- Work instruction A
Name every distinct username that posts in the forum thread about the Ym2210 hood below.

─── Document segment

# Ym2210 repair and painiting hood



## bennyhill (Feb 19, 2021)

One of the 2 bolts that the hood pivets on will not come out it seems to me it's stripped out in a small part of the bolt.
I've tried putting pressure on it while turning but it won't catch. 
If I cut it off does anyone know if a hardware or tractor supply would have a replacement bolt!?


----------



## pogobill (Jan 31, 2012)

Can't help you there Benny, but maybe take the other bolt to the hardware store and see what you can find. An equipment or John Deere dealer may be able to find a matching bolt as well.


----------



## bennyhill (Feb 19, 2021)

10-4 😎


----------



## Bob Driver (Nov 1, 2017)

bennyhill said:


> One of the 2 bolts that the hood pivets on will not come out it seems to me it's stripped out in a small part of the bolt.
> I've tried putting pressure on it while turning but it won't catch.

──────

- Work instruction B
Turn the listing lines into a numbered list, skipping blank lines. Start with the line containing "In this step" and go on through the line containing "## Prod vs. Dev".

─── Raw data

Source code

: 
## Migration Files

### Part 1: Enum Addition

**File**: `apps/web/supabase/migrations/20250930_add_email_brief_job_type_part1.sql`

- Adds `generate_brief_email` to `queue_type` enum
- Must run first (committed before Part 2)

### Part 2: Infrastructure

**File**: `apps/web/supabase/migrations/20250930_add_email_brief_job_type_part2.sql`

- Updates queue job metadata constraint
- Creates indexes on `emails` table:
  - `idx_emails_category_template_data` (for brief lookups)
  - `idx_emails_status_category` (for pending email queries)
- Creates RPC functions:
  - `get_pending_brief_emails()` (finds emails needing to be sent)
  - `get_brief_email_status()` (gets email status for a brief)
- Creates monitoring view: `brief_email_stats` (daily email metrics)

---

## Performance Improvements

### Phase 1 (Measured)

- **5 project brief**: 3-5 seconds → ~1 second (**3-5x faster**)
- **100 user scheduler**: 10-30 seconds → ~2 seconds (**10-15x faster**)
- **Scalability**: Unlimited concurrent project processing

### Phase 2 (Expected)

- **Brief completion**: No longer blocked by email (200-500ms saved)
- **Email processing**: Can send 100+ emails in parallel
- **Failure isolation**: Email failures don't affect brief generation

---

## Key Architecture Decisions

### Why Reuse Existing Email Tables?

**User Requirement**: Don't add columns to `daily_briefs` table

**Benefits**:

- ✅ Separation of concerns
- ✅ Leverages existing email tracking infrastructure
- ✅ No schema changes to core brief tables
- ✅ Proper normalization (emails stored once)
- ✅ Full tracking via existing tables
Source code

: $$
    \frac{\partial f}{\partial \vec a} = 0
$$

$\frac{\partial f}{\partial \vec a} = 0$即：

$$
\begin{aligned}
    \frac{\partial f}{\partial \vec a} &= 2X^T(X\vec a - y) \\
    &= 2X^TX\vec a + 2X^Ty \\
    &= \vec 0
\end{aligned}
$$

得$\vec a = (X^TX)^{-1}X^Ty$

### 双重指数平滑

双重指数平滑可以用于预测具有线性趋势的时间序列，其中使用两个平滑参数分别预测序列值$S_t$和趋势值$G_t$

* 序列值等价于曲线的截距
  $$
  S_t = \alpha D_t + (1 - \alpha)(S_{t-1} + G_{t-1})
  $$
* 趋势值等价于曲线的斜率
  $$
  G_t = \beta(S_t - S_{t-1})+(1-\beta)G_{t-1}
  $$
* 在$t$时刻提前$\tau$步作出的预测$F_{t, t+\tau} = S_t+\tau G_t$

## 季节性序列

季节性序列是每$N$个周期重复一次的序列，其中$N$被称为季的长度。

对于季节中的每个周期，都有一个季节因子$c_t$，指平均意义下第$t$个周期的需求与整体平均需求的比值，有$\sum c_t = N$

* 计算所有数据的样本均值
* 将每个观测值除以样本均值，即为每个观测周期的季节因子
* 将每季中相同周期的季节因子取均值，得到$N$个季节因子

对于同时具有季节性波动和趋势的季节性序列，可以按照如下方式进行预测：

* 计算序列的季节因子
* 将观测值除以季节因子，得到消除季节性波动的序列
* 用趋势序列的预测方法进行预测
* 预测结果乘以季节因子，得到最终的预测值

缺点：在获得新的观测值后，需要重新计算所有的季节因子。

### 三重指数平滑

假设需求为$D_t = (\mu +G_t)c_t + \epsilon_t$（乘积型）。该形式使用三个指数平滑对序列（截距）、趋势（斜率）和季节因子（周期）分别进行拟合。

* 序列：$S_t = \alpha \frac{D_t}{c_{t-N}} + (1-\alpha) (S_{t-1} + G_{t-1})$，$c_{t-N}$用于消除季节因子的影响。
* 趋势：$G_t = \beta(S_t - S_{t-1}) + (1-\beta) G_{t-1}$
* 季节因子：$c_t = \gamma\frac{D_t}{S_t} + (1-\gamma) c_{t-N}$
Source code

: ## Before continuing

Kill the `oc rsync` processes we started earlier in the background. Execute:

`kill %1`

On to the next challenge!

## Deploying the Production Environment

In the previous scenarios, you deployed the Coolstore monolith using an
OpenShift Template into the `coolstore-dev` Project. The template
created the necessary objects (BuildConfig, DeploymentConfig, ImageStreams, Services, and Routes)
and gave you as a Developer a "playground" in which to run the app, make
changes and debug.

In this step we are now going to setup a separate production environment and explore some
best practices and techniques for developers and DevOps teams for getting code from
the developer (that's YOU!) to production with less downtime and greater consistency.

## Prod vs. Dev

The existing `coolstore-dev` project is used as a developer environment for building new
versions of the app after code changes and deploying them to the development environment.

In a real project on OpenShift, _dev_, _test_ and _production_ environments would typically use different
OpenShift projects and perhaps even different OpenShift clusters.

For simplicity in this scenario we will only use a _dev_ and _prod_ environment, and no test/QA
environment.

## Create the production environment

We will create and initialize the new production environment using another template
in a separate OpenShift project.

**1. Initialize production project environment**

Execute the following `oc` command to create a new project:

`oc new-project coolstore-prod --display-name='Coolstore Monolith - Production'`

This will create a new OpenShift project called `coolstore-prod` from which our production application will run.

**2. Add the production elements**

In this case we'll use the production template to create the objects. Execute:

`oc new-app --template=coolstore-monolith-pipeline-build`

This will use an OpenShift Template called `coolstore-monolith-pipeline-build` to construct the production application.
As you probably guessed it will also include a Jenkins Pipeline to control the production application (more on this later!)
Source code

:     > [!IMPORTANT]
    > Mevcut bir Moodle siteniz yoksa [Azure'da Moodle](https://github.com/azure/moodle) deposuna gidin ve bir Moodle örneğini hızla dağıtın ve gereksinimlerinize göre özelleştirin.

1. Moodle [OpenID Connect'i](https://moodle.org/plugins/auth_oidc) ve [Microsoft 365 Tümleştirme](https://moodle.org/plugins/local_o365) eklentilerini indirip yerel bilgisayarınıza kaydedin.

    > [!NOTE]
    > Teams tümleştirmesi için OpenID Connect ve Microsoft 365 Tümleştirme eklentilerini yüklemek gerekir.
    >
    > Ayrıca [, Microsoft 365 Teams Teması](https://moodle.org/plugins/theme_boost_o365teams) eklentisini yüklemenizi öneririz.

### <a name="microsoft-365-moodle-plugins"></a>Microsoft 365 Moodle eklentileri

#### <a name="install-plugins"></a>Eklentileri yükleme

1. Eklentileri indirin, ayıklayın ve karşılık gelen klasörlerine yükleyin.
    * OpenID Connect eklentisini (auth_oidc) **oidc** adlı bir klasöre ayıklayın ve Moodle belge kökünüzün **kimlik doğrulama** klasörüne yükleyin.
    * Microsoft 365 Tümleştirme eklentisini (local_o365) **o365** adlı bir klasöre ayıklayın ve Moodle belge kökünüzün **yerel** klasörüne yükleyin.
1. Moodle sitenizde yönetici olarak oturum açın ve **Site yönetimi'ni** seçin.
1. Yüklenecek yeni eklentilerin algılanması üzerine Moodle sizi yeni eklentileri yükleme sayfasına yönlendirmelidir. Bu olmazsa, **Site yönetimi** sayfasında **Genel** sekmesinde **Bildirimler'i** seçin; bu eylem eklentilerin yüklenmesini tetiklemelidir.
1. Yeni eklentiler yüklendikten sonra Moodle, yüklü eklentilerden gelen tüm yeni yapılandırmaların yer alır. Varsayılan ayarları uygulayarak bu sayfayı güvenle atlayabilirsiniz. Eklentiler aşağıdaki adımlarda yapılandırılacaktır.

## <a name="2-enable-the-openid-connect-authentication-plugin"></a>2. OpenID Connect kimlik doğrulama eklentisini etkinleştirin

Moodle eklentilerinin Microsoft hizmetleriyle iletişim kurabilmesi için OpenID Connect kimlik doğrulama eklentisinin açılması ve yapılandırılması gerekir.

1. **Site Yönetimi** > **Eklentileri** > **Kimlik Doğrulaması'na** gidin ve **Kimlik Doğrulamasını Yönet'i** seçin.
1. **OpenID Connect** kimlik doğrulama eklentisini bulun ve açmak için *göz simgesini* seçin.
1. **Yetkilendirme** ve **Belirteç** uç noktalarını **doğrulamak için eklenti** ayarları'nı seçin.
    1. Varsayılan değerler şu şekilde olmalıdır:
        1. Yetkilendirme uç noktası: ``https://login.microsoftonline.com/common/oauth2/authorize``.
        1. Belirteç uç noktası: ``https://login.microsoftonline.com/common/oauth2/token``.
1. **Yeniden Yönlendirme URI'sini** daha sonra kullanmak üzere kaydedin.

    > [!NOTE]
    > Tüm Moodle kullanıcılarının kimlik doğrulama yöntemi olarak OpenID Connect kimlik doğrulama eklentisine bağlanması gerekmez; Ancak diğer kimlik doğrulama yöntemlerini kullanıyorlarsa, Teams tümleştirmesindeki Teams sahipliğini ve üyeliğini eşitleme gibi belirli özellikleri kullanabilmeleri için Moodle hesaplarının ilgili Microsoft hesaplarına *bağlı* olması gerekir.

──────

- Reply A
bennyhill, pogobill, Bob Driver

- Reply B
1. In this step we are now going to setup a separate production environment and explore some
2. best practices and techniques for developers and DevOps teams for getting code from
3. the developer (that's YOU!) to production with less downtime and greater consistency.
4. ## Prod vs. Dev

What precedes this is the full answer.